Popolazioni con dipendenza da densità

Le due ipotesi fondamentali che devono essere verificate perché la dinamica di una popolazione segua un andamento esponenziale, come previsto dal modello malthusiano, sono:

  1. l'ambiente in cui la popolazione vive deve garantire a ciascun individuo di poter attingere alla stessa quantità di risorse, indipendentemente dal numero di individui presenti;
  2. nessun individuo danneggia o è danneggiato da altri individui della popolazione.
In sintesi, ciò significa che le capacità di sopravvivere e di riprodursi di ciascun individuo non sono influenzate dalla densità di individui presenti. La malthusianità non è dunque una proprietà che riguarda la specie in senso generale, ma ha piuttosto a che fare con una particolare popolazione che vive in specifiche condizioni ambientali. Se viene meno una delle due ipotesi sopra elencate, il modello malthusiano risulta inappropriato a descrivere la dinamica della popolazione ed è necessario modificarlo.

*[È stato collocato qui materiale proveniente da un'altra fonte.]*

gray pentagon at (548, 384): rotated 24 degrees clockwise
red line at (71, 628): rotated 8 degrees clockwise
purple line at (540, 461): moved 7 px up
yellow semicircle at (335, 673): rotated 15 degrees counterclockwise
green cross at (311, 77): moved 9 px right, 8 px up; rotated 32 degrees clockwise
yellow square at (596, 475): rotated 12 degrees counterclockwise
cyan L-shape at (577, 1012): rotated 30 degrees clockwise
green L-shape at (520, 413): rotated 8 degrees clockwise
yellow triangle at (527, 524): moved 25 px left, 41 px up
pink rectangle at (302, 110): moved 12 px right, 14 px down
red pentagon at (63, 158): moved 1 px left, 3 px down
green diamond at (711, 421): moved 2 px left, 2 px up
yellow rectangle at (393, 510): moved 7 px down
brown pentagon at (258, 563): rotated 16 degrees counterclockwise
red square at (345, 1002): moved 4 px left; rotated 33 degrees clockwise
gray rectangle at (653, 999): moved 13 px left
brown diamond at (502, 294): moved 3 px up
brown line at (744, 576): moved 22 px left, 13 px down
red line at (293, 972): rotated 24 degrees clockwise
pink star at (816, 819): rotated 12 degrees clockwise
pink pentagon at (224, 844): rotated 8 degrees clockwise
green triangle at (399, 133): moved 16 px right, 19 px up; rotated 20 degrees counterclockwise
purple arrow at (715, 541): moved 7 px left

Ipotizzare che gli individui non si influenzino reciprocamente o che sopravvivenze e fertilità non dipendano dal numero di individui nella popolazione è spesso un'approssimazione troppo cruda della realtà. Tale assunzione è infatti realistica solo se la densità della popolazione è bassa, perché in condizioni di affollamento le interazioni fra gli individui diventano sempre più importanti: essi competono fra loro per lo spazio, per le risorse -- ad es. acqua, nutrienti e luce per le piante, o cibo di cui si nutrono gli animali --, oppure per la riproduzione. Tutte le risorse che diventano scarse e risultano limitanti concorrono naturalmente ad alimentare la cosiddetta competizione intraspecifica. Come conseguenza, i tassi di natalità e di mortalità vengono a dipendere anche dalla densità.